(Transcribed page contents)
────────────────────

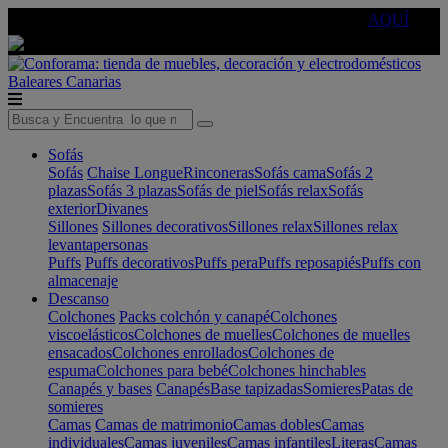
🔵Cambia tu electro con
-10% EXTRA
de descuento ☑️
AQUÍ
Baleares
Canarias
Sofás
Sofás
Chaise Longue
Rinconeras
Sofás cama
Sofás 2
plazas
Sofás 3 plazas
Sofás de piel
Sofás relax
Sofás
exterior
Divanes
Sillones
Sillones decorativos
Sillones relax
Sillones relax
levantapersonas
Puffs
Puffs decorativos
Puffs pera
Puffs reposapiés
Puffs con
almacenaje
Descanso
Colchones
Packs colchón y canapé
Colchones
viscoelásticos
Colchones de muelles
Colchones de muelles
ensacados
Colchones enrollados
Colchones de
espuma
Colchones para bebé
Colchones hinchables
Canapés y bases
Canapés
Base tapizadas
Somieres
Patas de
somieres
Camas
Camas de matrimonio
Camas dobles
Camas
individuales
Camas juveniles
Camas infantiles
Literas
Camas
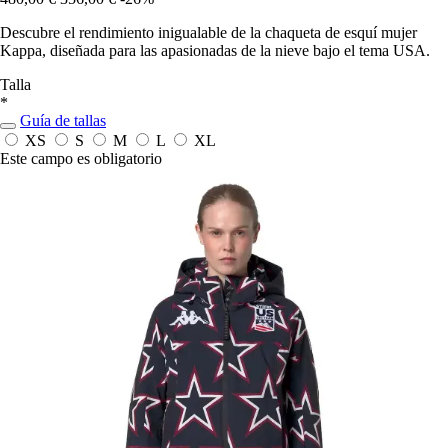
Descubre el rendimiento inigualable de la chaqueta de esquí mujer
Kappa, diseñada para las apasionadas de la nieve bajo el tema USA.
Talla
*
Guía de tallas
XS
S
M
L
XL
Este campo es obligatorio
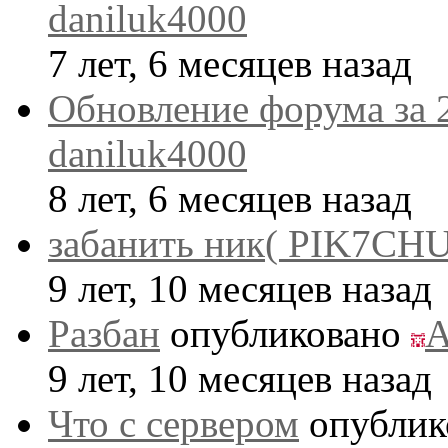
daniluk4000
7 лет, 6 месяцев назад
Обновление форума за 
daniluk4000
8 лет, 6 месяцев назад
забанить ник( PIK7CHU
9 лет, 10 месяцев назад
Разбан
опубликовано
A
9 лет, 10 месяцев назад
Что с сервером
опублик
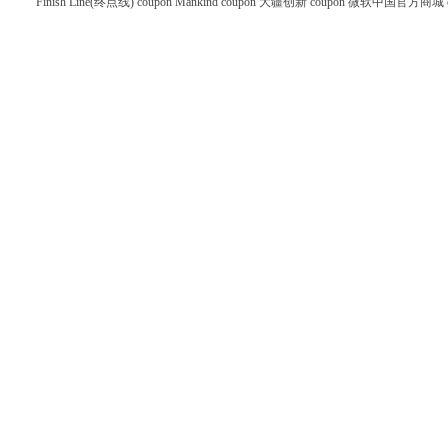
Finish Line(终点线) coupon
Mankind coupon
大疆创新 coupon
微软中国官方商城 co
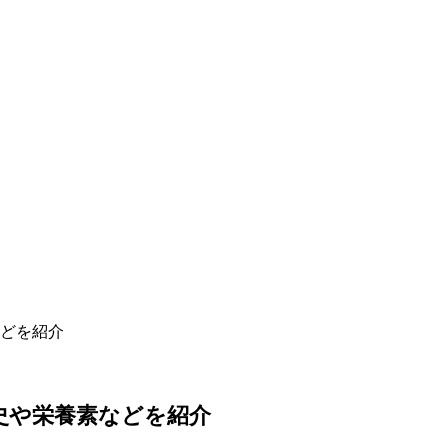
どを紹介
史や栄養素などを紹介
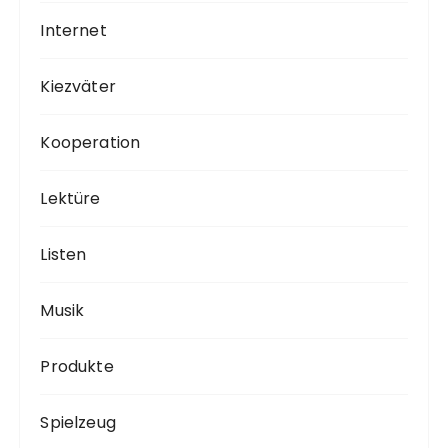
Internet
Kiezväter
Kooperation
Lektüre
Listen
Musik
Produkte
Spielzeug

────────────────────

● EXERCISE AIM
Word for word, repeat the data above with the pictures left out.

● WORKED SOLUTION
🔵Cambia tu electro con
-10% EXTRA
de descuento ☑️
AQUÍ
Baleares
Canarias
Sofás
Sofás
Chaise Longue
Rinconeras
Sofás cama
Sofás 2
plazas
Sofás 3 plazas
Sofás de piel
Sofás relax
Sofás
exterior
Divanes
Sillones
Sillones decorativos
Sillones relax
Sillones relax
levantapersonas
Puffs
Puffs decorativos
Puffs pera
Puffs reposapiés
Puffs con
almacenaje
Descanso
Colchones
Packs colchón y canapé
Colchones
viscoelásticos
Colchones de muelles
Colchones de muelles
ensacados
Colchones enrollados
Colchones de
espuma
Colchones para bebé
Colchones hinchables
Canapés y bases
Canapés
Base tapizadas
Somieres
Patas de
somieres
Camas
Camas de matrimonio
Camas dobles
Camas
individuales
Camas juveniles
Camas infantiles
Literas
Camas
Descubre el rendimiento inigualable de la chaqueta de esquí mujer
Kappa, diseñada para las apasionadas de la nieve bajo el tema USA.
Talla
*
Guía de tallas
XS
S
M
L
XL
Este campo es obligatorio
daniluk4000
7 лет, 6 месяцев назад
Обновление форума за 
daniluk4000
8 лет, 6 месяцев назад
забанить ник( PIK7CHU
9 лет, 10 месяцев назад
Разбан
опубликовано
A
9 лет, 10 месяцев назад
Что с сервером
опублик
Finish Line(终点线) coupon
Mankind coupon
大疆创新 coupon
微软中国官方商城 co
どを紹介
史や栄養素などを紹介
Internet
Kiezväter
Kooperation
Lektüre
Listen
Musik
Produkte
Spielzeug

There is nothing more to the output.